*Dataset excerpts:*

*** Begin section ***

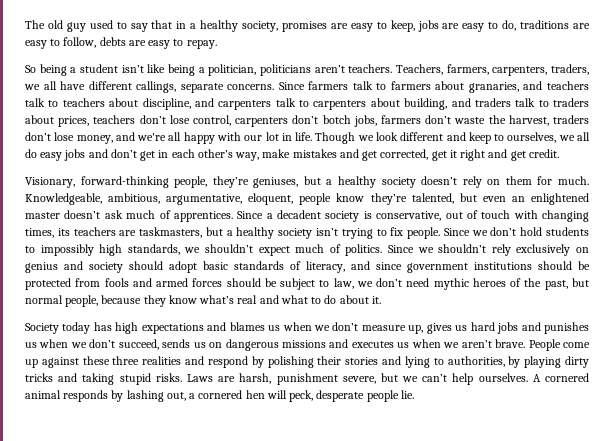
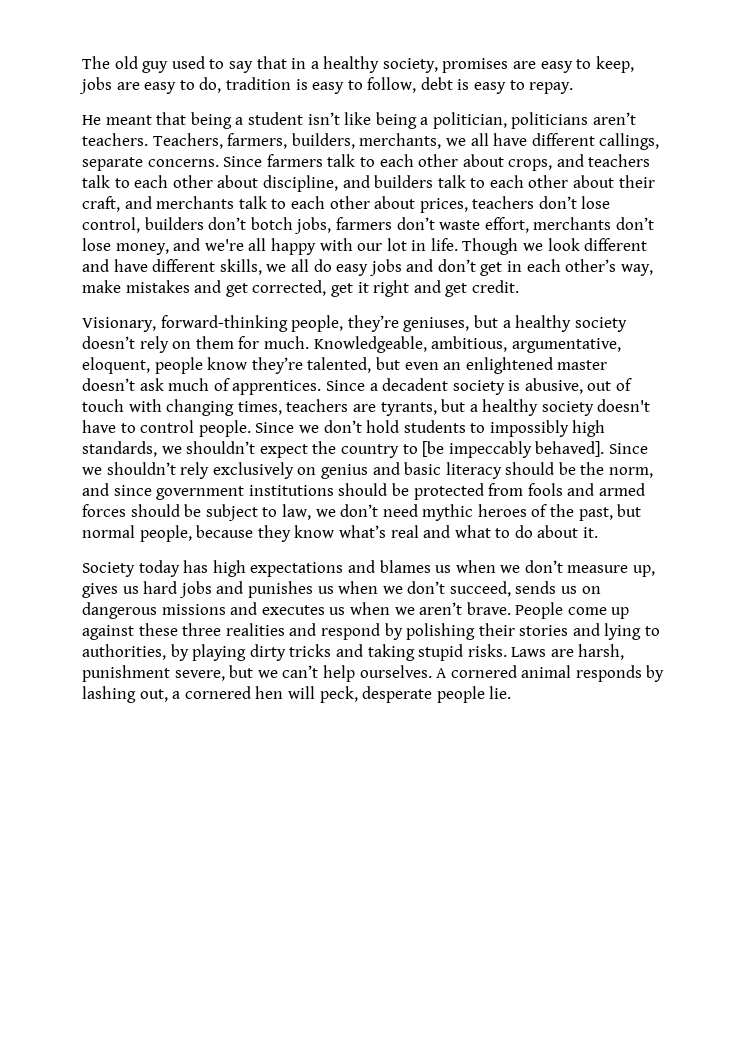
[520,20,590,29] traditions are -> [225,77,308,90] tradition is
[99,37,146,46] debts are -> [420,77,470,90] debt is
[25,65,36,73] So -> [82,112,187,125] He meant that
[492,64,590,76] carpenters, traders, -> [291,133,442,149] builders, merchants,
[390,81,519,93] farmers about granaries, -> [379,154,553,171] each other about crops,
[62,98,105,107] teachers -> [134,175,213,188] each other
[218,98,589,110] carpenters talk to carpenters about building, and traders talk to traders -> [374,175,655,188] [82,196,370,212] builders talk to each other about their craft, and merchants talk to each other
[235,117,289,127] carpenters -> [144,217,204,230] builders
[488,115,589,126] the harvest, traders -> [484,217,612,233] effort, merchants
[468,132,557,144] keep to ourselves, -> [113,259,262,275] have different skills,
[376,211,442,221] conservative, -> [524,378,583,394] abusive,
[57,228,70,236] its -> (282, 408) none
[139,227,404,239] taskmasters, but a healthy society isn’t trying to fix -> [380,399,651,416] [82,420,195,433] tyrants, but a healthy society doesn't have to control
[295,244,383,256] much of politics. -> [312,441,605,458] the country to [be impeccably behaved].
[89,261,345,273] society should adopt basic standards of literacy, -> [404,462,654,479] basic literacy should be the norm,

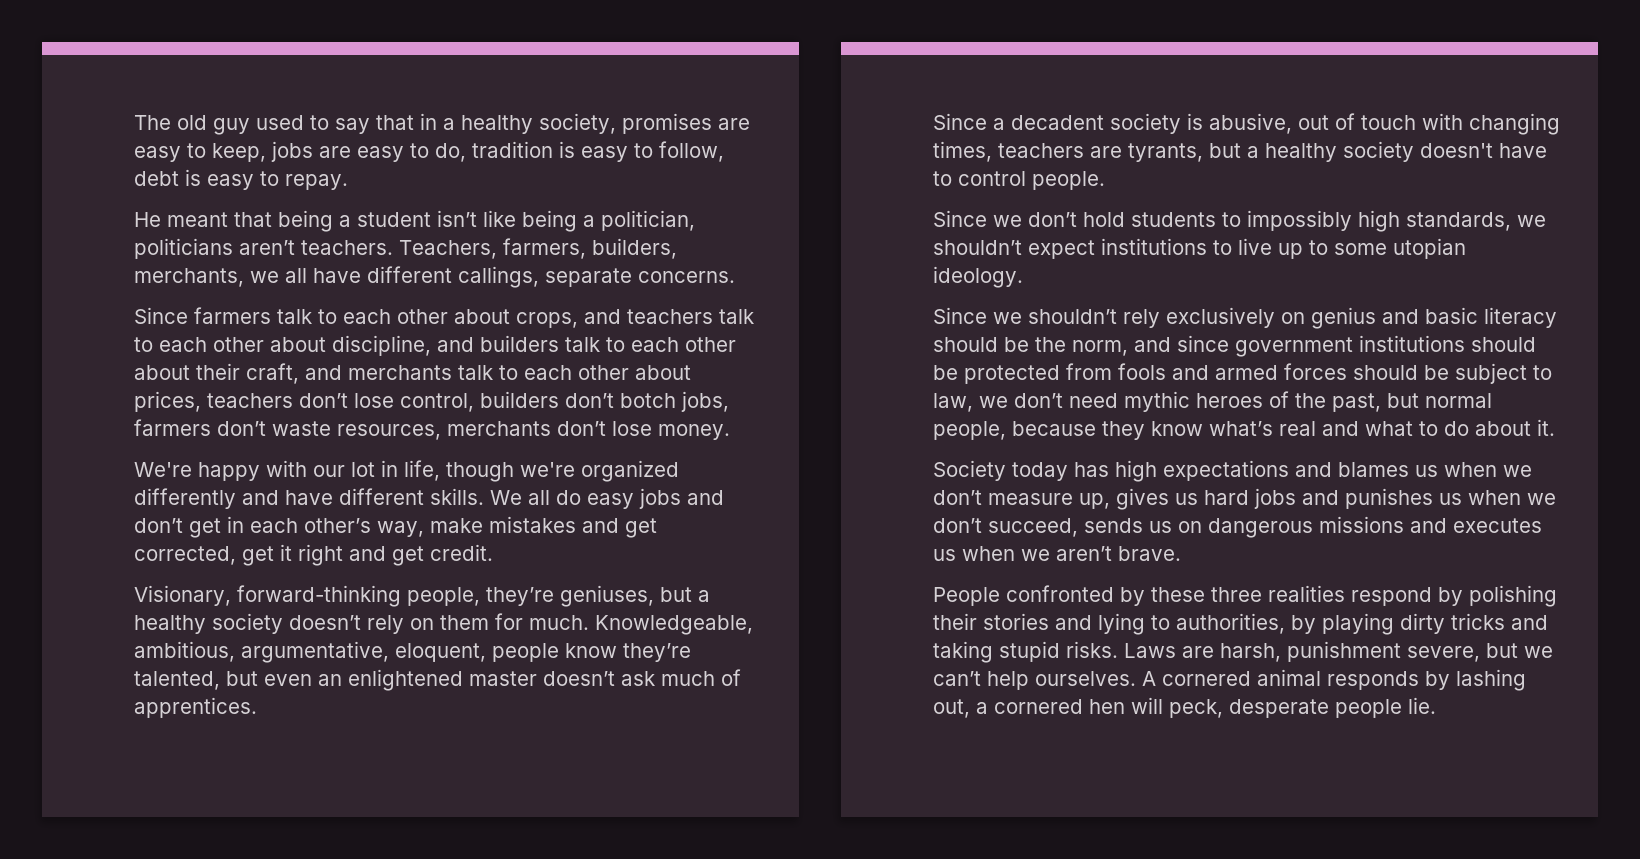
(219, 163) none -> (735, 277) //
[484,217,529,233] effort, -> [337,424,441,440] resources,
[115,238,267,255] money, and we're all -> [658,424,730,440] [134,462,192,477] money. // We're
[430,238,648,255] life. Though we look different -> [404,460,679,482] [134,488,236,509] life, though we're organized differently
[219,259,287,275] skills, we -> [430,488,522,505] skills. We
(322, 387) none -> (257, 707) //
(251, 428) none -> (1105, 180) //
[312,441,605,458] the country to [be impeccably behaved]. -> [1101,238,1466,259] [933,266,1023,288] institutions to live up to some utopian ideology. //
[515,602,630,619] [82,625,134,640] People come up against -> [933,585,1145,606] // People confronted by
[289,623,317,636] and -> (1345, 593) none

*** End section ***

*Task goal:*
Each line above must be repeated exactly in the answer, with pictures omitted.

*Written response:*
[520,20,590,29] traditions are -> [225,77,308,90] tradition is
[99,37,146,46] debts are -> [420,77,470,90] debt is
[25,65,36,73] So -> [82,112,187,125] He meant that
[492,64,590,76] carpenters, traders, -> [291,133,442,149] builders, merchants,
[390,81,519,93] farmers about granaries, -> [379,154,553,171] each other about crops,
[62,98,105,107] teachers -> [134,175,213,188] each other
[218,98,589,110] carpenters talk to carpenters about building, and traders talk to traders -> [374,175,655,188] [82,196,370,212] builders talk to each other about their craft, and merchants talk to each other
[235,117,289,127] carpenters -> [144,217,204,230] builders
[488,115,589,126] the harvest, traders -> [484,217,612,233] effort, merchants
[468,132,557,144] keep to ourselves, -> [113,259,262,275] have different skills,
[376,211,442,221] conservative, -> [524,378,583,394] abusive,
[57,228,70,236] its -> (282, 408) none
[139,227,404,239] taskmasters, but a healthy society isn’t trying to fix -> [380,399,651,416] [82,420,195,433] tyrants, but a healthy society doesn't have to control
[295,244,383,256] much of politics. -> [312,441,605,458] the country to [be impeccably behaved].
[89,261,345,273] society should adopt basic standards of literacy, -> [404,462,654,479] basic literacy should be the norm,

(219, 163) none -> (735, 277) //
[484,217,529,233] effort, -> [337,424,441,440] resources,
[115,238,267,255] money, and we're all -> [658,424,730,440] [134,462,192,477] money. // We're
[430,238,648,255] life. Though we look different -> [404,460,679,482] [134,488,236,509] life, though we're organized differently
[219,259,287,275] skills, we -> [430,488,522,505] skills. We
(322, 387) none -> (257, 707) //
(251, 428) none -> (1105, 180) //
[312,441,605,458] the country to [be impeccably behaved]. -> [1101,238,1466,259] [933,266,1023,288] institutions to live up to some utopian ideology. //
[515,602,630,619] [82,625,134,640] People come up against -> [933,585,1145,606] // People confronted by
[289,623,317,636] and -> (1345, 593) none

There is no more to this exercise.